* start Quoted passage *
HE WAS ALSO A SCIENTIST! *


*pretty much.

Here's the story...

While Van Gogh was in an asylum in France (after he mutilated his ear during a psychotic episode *)...



...he was able to capture one of science's most elusive concepts:


*~TURBULENCE~*


Although it's hard to understand with math (like, REALLY HARD), it turns out that art makes it easy to depict how it LOOKS.


So what is turbulence?

Turbulence, or turbulent flow, is a concept of fluid dynamics where fluid movements are "self-similar" when there's an energy cascade — so basically, big eddies make smaller eddies, and those make even smaller ones ... and so on and so forth.

It looks like this:


See? It's easier to look at pictures to understand it.

Thing is, scientists are pretty much *just* starting to figure this stuff out.


Then you've got Van Gogh, 100 years earlier, in his asylum, with a mutilated ear, who totally nailed it!


The folks who noticed Van Gogh's ability to capture turbulence checked to see whether other impressionists did the same. Most impressionists achieved " luminance" with their art (which is the sort-of *pulsing* you see when you look at their paintings that really shows what light looks like).
* end Quoted passage *
Your objective: Continue the piece on Van Gogh and turbulence with a few more sentences, starting right after its last line about impressionists and luminance.
* start Data extract *
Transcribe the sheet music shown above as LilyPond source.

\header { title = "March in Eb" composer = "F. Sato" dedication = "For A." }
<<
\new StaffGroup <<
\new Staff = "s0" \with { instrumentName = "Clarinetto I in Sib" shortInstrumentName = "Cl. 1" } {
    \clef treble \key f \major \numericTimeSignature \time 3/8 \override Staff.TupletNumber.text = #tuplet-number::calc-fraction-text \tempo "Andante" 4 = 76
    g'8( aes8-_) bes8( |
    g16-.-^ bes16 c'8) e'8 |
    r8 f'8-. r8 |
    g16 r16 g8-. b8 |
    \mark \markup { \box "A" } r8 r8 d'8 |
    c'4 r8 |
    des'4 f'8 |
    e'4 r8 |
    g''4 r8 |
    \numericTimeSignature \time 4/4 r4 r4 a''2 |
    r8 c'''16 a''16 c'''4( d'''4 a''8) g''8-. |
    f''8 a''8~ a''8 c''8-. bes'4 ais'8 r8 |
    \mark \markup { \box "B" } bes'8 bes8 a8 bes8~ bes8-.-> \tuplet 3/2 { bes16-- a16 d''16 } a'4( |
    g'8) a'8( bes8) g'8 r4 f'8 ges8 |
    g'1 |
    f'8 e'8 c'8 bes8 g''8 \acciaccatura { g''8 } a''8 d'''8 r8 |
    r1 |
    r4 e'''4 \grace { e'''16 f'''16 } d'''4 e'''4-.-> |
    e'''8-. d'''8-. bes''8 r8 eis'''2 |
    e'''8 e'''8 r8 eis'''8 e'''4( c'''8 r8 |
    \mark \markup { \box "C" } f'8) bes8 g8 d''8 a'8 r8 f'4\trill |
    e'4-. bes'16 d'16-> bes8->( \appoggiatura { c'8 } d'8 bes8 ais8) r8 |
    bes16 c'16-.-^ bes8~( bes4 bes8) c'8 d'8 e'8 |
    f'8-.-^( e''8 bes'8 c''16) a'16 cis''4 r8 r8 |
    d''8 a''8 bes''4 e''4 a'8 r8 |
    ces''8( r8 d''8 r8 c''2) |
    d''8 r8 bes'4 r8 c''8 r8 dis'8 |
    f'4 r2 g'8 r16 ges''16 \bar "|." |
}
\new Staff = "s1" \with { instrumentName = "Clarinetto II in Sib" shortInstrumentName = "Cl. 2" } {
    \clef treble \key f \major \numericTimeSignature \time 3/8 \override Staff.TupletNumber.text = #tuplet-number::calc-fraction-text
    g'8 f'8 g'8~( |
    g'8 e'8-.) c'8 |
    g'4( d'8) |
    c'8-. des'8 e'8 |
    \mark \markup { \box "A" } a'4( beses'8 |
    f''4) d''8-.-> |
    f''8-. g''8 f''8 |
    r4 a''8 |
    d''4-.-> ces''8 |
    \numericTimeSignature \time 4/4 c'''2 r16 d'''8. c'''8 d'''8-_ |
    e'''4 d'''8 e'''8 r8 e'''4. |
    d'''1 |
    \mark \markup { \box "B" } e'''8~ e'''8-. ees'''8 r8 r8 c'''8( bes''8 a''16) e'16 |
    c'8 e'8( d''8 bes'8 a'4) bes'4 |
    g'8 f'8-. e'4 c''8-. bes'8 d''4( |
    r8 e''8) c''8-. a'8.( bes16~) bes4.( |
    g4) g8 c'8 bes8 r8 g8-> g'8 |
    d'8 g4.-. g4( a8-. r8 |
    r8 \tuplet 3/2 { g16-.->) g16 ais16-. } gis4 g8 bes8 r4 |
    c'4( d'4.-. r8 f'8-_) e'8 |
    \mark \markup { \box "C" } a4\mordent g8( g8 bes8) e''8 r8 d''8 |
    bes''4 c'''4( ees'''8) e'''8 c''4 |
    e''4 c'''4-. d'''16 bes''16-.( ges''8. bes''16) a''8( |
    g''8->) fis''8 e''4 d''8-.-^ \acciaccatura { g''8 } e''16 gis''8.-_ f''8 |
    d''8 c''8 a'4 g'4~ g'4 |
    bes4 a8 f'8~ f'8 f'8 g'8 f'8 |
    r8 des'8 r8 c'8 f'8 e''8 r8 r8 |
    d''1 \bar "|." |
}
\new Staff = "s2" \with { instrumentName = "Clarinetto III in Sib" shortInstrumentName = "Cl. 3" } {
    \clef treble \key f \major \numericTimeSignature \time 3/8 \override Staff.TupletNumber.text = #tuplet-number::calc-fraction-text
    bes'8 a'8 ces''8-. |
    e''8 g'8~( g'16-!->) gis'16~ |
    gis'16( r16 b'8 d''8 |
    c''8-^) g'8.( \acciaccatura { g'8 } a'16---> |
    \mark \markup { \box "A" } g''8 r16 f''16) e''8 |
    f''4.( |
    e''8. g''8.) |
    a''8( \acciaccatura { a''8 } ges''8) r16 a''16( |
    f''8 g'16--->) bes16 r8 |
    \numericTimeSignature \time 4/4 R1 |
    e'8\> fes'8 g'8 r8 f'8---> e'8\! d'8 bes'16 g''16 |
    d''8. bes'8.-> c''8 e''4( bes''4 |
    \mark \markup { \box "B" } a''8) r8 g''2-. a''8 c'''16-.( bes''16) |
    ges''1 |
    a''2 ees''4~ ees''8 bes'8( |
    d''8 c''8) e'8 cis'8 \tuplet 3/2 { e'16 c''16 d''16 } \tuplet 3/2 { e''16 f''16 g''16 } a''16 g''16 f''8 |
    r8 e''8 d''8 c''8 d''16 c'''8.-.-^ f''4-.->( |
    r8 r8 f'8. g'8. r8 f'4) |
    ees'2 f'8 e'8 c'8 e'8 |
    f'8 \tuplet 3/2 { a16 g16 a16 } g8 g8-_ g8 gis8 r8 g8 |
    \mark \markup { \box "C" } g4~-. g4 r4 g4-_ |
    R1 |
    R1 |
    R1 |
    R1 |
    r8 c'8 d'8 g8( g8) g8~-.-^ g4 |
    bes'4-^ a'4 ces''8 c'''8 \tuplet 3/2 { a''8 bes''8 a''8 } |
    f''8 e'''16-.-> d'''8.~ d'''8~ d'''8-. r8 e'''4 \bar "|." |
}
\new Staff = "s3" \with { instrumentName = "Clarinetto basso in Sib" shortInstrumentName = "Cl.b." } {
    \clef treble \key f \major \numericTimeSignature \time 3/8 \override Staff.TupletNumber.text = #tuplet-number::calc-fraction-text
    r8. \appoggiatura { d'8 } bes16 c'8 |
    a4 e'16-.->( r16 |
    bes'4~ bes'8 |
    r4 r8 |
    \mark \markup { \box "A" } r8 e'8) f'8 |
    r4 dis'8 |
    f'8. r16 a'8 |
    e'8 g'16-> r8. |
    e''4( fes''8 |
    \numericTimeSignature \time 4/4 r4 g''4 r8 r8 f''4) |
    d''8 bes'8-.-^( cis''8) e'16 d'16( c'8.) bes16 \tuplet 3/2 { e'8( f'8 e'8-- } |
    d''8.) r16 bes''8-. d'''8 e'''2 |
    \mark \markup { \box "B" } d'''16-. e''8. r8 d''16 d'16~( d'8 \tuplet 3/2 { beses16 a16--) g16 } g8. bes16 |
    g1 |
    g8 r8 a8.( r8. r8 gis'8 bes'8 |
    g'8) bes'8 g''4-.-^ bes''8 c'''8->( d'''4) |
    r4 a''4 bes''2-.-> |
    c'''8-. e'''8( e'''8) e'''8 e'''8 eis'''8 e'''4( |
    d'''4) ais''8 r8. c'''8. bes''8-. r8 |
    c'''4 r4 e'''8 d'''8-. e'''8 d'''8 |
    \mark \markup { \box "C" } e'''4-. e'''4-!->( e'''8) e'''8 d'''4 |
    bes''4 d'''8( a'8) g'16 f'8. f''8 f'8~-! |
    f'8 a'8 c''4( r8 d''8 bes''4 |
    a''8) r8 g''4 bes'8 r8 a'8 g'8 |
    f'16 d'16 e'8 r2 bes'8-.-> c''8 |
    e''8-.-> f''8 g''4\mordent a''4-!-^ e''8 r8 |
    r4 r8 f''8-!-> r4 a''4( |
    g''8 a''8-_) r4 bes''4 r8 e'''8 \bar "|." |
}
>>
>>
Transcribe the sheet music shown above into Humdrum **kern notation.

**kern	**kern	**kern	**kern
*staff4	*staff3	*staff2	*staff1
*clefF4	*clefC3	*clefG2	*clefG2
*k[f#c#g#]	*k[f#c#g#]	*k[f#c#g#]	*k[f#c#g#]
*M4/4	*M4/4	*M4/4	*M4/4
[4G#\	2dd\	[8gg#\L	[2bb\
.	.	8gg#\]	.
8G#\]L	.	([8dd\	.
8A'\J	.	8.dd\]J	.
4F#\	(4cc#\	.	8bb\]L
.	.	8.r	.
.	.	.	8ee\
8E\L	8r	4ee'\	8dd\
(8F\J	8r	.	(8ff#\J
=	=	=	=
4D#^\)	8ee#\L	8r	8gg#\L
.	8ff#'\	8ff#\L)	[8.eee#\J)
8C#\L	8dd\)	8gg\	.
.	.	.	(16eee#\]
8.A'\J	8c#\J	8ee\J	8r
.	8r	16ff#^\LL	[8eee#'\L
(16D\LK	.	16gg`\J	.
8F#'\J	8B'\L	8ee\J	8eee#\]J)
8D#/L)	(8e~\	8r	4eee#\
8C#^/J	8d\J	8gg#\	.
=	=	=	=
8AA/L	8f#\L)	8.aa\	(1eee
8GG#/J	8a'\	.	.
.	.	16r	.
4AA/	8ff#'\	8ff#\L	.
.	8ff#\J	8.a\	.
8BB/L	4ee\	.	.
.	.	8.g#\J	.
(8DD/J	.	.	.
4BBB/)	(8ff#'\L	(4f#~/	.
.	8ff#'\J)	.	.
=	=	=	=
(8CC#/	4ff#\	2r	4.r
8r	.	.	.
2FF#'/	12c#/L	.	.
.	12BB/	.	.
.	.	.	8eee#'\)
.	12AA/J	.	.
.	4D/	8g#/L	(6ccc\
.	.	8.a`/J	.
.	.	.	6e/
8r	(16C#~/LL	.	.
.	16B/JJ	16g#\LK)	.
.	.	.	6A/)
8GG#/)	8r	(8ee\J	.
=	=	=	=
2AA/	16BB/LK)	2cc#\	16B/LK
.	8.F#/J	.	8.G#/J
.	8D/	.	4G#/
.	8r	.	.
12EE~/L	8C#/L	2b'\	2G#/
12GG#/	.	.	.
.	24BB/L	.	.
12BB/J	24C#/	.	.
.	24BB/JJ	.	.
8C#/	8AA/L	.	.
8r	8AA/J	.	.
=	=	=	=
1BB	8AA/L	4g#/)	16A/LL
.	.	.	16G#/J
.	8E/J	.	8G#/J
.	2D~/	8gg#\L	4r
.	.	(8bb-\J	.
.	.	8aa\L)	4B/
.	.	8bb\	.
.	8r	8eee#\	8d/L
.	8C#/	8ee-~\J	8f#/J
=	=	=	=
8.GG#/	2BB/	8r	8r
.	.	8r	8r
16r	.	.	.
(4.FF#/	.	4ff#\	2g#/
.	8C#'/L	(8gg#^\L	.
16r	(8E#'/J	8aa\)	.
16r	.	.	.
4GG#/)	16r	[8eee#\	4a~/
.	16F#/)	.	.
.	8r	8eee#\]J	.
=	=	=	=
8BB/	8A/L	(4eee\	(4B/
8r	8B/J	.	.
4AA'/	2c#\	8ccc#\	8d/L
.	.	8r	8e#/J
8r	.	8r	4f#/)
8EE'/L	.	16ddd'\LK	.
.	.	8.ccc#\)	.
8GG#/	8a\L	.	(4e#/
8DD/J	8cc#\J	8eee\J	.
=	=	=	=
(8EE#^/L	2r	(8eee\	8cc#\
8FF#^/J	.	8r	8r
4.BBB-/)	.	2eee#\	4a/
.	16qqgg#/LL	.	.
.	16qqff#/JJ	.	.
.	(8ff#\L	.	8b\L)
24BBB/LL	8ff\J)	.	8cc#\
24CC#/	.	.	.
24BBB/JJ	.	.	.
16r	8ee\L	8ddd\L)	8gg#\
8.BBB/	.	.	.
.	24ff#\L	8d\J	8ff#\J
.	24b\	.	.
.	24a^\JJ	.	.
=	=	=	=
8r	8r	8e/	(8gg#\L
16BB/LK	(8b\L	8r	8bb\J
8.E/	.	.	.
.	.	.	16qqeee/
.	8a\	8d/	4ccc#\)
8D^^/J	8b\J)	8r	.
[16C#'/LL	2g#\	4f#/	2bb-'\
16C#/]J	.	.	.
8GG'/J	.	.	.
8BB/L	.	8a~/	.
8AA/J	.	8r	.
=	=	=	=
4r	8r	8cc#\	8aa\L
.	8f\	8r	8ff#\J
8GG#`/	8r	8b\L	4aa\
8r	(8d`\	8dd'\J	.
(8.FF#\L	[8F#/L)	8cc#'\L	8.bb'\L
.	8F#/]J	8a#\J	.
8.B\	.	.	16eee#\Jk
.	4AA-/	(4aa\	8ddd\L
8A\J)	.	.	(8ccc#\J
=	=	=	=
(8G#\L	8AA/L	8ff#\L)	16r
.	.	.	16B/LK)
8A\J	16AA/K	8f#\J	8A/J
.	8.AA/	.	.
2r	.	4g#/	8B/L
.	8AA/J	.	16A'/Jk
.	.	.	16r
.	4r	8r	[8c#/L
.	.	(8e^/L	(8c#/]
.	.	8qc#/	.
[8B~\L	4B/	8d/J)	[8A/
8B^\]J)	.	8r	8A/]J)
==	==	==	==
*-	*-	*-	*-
* end Data extract *
Exercise output:
But did other artists depict TURBULENCE the way Van Gogh did?

NOPE.


Not even "The Scream" could hold a candle to Van Gogh!

Even in his darkest time, Van Gogh was able to capture — eerily accurately — one of nature's most complex and confusing concepts ... 100 years before scientists began to scratch the surface.


Cool, huh?

Watch the video below to learn even more:


* I'd like to thank the entire internet for pointing out that there's a theory that his friend Paul Gauguin actually cut off his ear, in a drunken sword fight, in the dark. The more you know...!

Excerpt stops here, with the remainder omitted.